---------- Records supplied ----------

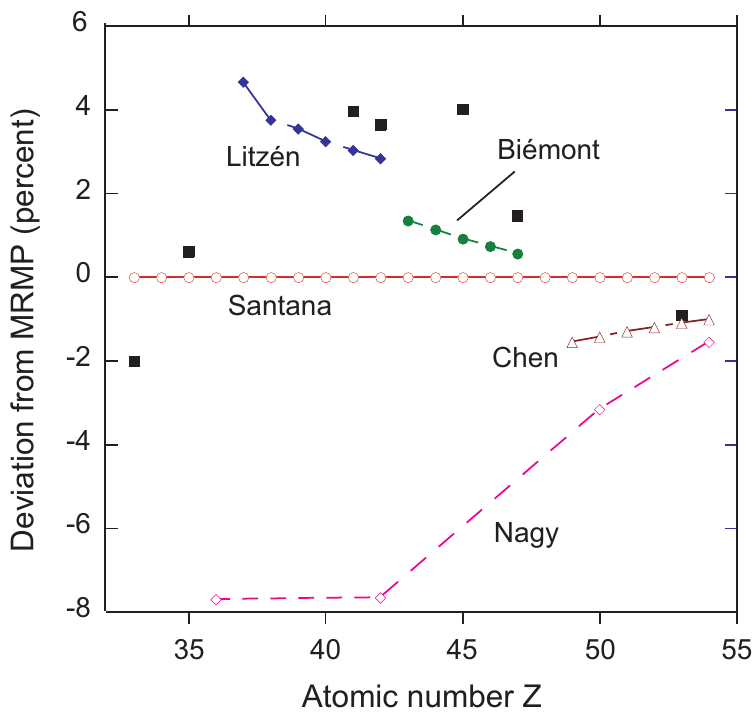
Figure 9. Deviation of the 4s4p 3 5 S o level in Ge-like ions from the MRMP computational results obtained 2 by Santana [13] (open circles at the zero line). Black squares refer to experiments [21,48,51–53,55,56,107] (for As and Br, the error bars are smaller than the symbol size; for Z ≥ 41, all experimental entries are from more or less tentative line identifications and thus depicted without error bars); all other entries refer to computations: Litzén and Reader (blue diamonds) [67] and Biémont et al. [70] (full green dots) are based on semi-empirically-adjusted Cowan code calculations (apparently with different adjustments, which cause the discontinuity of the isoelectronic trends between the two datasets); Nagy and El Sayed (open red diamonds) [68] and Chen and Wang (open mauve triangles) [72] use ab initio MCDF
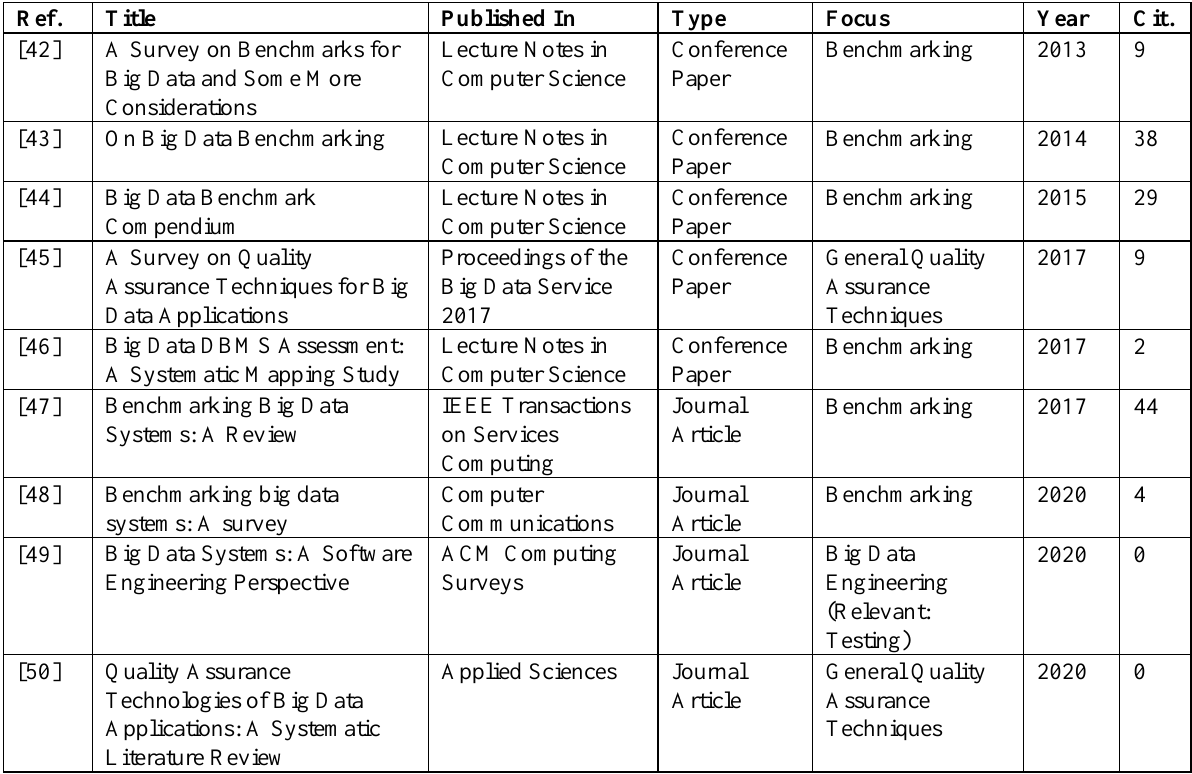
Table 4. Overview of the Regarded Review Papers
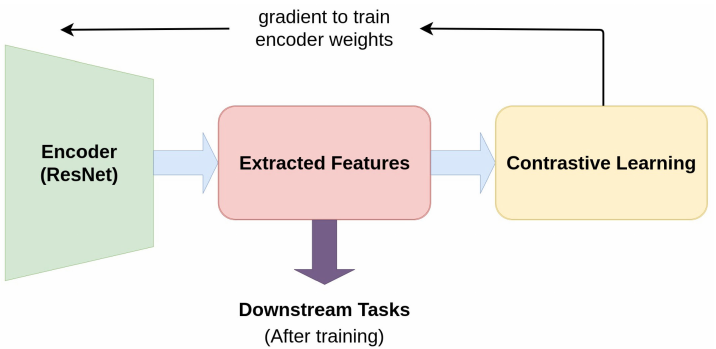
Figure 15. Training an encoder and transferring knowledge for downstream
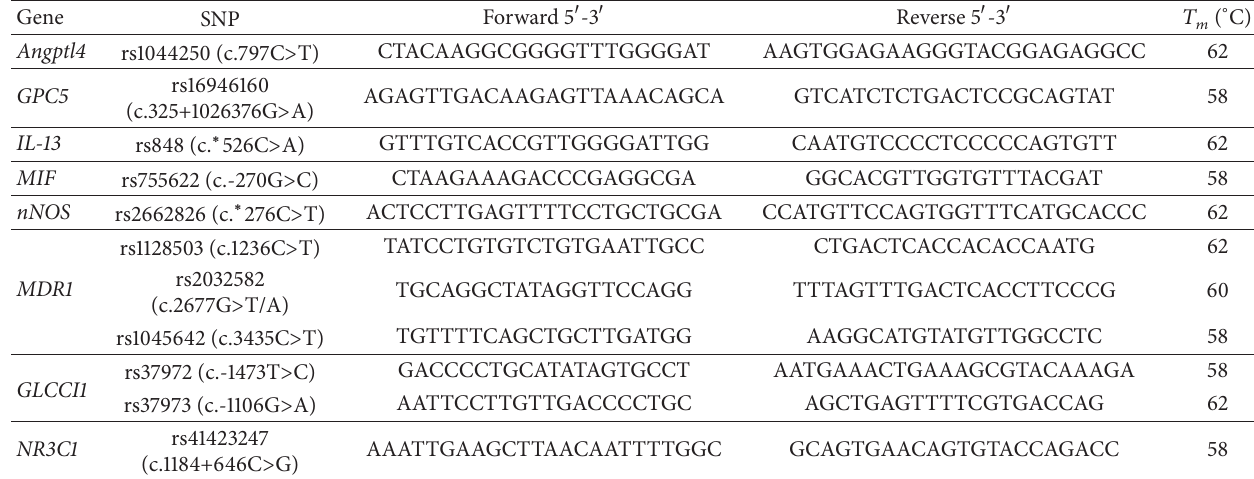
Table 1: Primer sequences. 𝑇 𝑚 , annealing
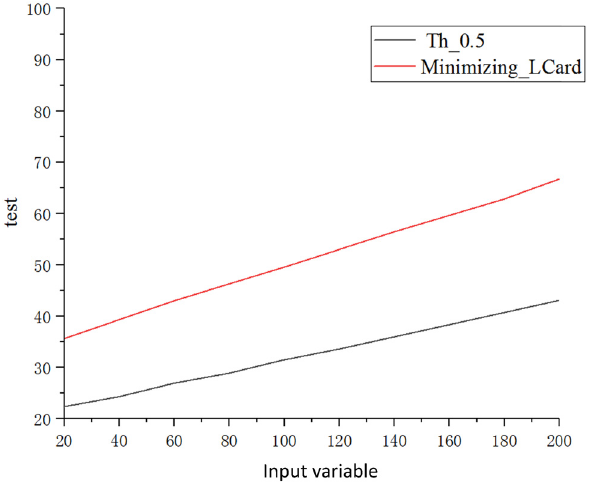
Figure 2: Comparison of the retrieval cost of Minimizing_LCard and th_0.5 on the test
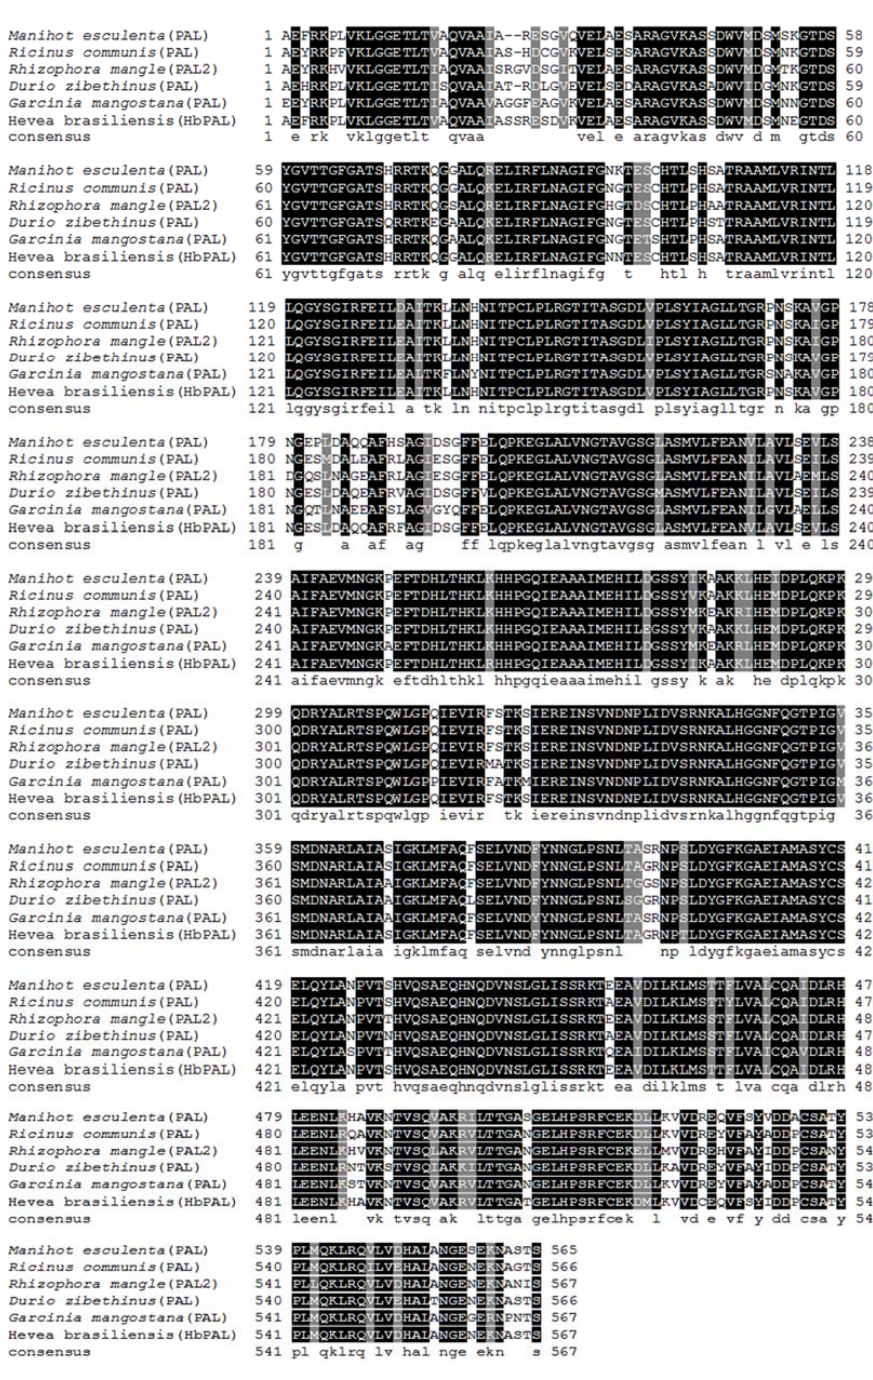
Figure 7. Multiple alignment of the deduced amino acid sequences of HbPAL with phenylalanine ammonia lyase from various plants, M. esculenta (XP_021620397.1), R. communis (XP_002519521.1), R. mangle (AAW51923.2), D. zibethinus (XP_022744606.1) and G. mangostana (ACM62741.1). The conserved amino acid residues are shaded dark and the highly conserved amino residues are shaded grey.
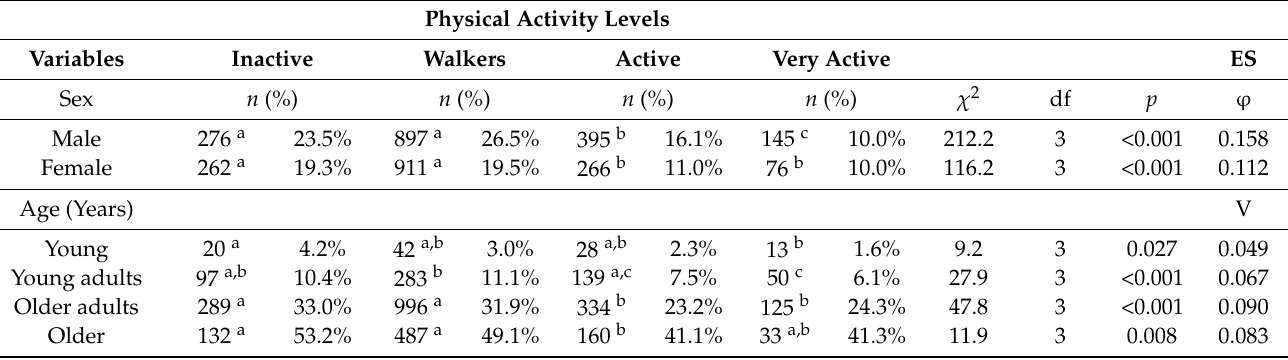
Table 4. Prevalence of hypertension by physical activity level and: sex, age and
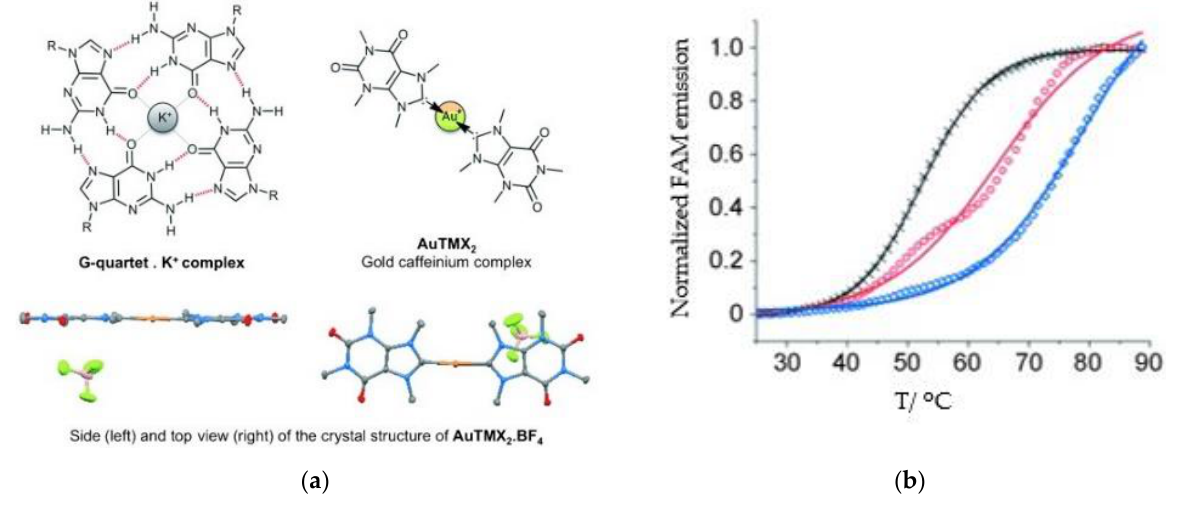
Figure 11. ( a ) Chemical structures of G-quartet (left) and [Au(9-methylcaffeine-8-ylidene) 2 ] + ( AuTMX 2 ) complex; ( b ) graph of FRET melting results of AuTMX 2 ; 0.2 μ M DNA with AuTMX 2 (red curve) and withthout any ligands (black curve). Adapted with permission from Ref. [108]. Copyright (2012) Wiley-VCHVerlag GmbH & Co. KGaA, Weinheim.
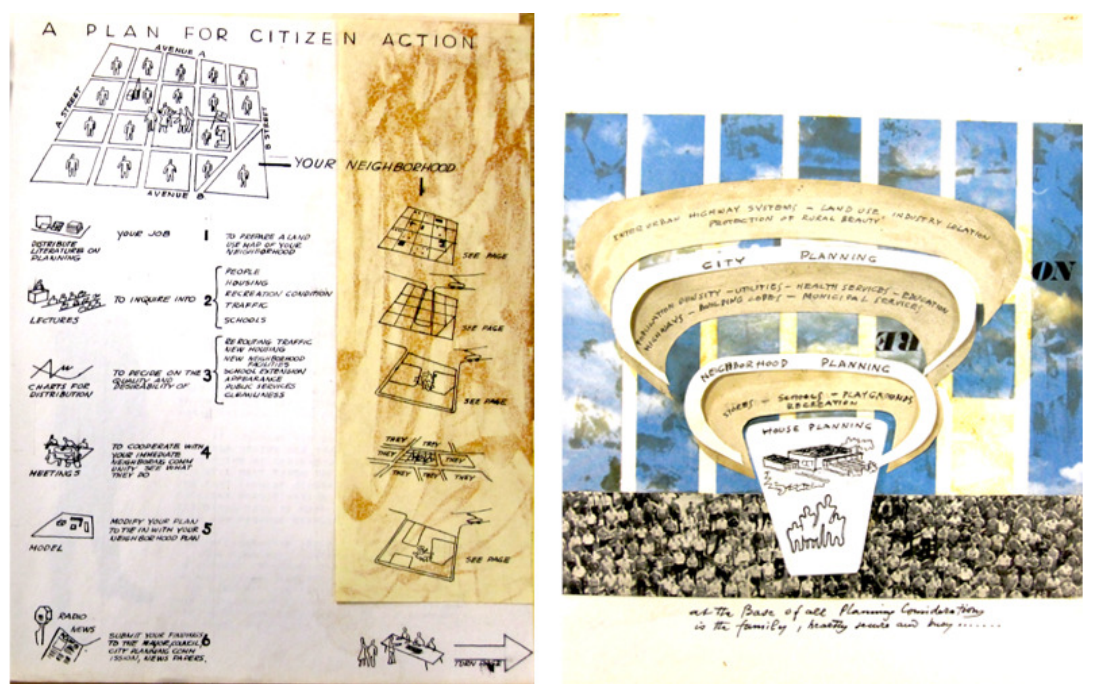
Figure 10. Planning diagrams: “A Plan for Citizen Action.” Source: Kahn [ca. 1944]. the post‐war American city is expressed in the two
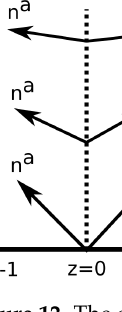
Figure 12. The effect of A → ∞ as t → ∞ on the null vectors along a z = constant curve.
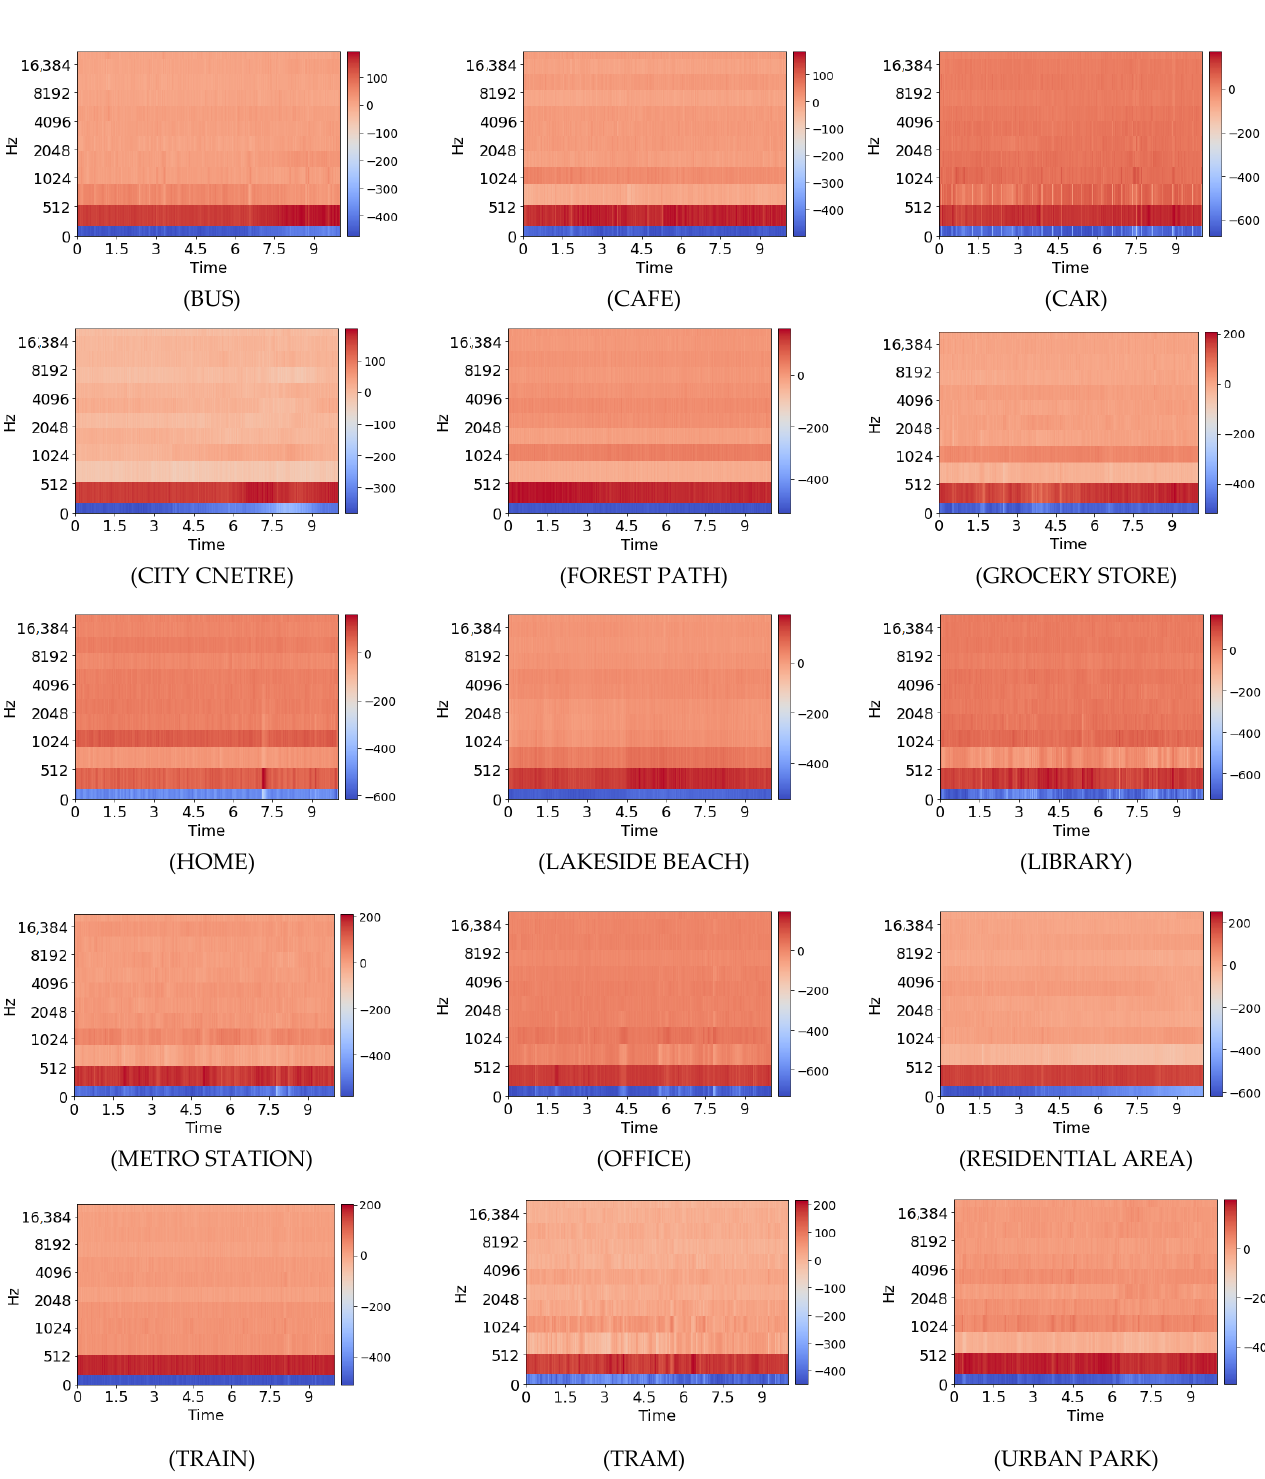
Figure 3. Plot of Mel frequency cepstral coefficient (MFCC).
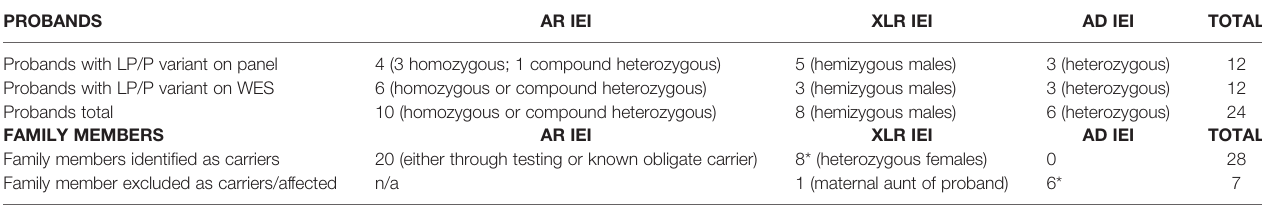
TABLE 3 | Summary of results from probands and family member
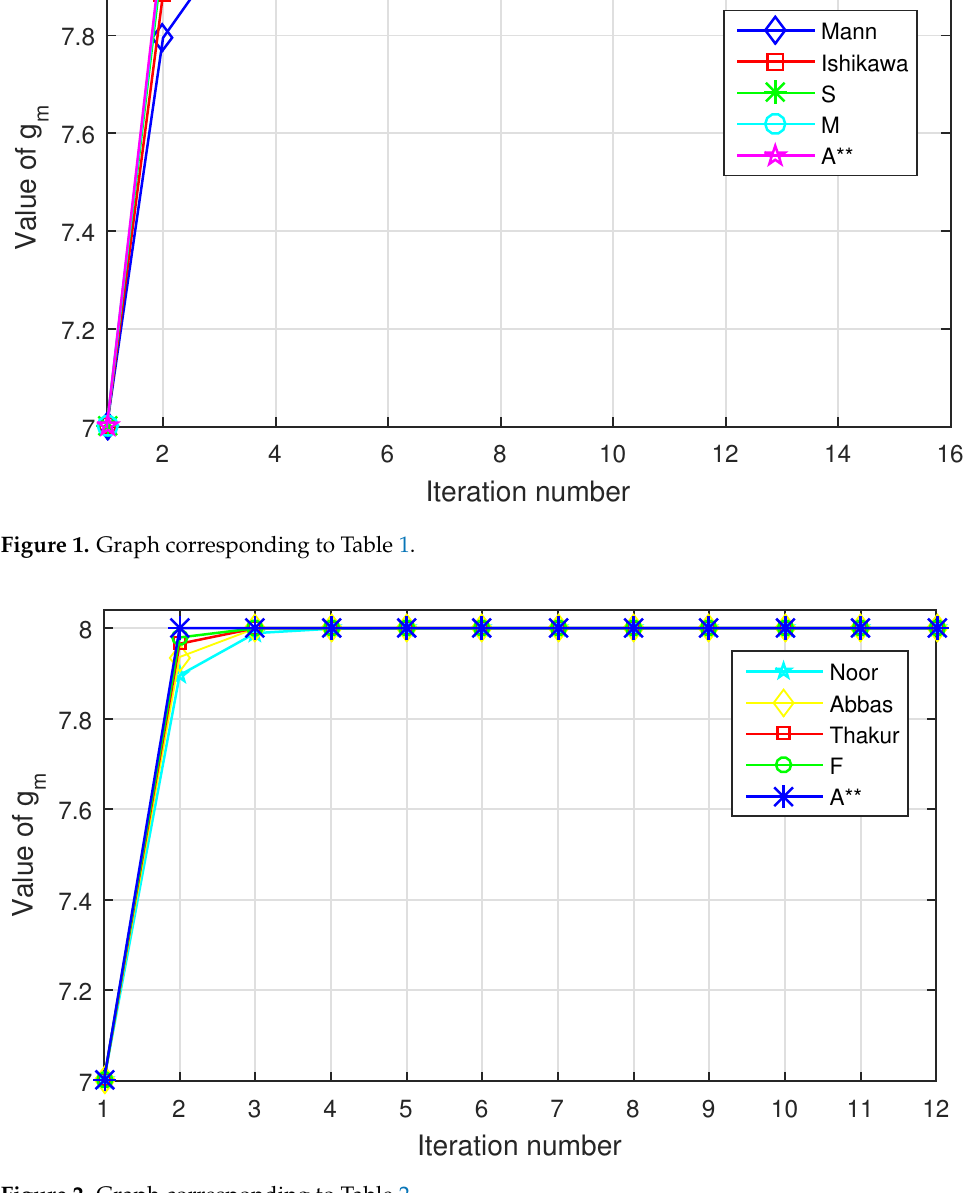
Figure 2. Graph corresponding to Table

----------

Work required | Copy exactly, without pictures, the lines above from the one with "Figure 10. Planning" down to the one with "TABLE 3 | Summary", inclusive.

Result of the exercise |
Figure 10. Planning diagrams: “A Plan for Citizen Action.” Source: Kahn [ca. 1944]. the post‐war American city is expressed in the two
Figure 12. The effect of A → ∞ as t → ∞ on the null vectors along a z = constant curve.
Figure 3. Plot of Mel frequency cepstral coefficient (MFCC).
TABLE 3 | Summary of results from probands and family member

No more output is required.